[Data extracted from a collection]
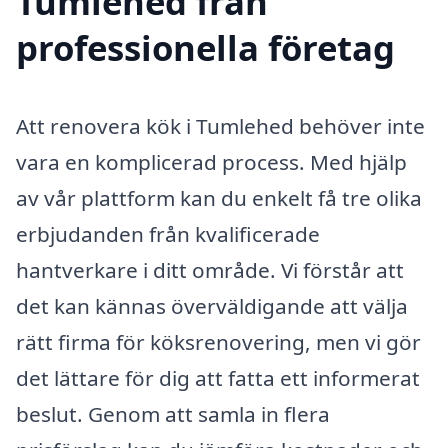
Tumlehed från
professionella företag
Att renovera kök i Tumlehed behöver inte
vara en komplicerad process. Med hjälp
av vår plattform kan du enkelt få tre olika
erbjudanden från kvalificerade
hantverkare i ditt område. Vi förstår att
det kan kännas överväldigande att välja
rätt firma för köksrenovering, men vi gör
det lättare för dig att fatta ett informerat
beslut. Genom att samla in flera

...

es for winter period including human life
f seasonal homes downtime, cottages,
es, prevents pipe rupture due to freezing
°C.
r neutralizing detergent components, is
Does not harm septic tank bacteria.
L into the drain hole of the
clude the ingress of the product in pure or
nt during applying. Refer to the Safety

* _What the exercise asks_
Beginning at the line with "Tumlehed från" and ending at the line with "hantverkare i ditt område. Vi förstår att", reproduce each line of the data above exactly, and add no other lines.

* _Reply_
Tumlehed från
professionella företag
Att renovera kök i Tumlehed behöver inte
vara en komplicerad process. Med hjälp
av vår plattform kan du enkelt få tre olika
erbjudanden från kvalificerade
hantverkare i ditt område. Vi förstår att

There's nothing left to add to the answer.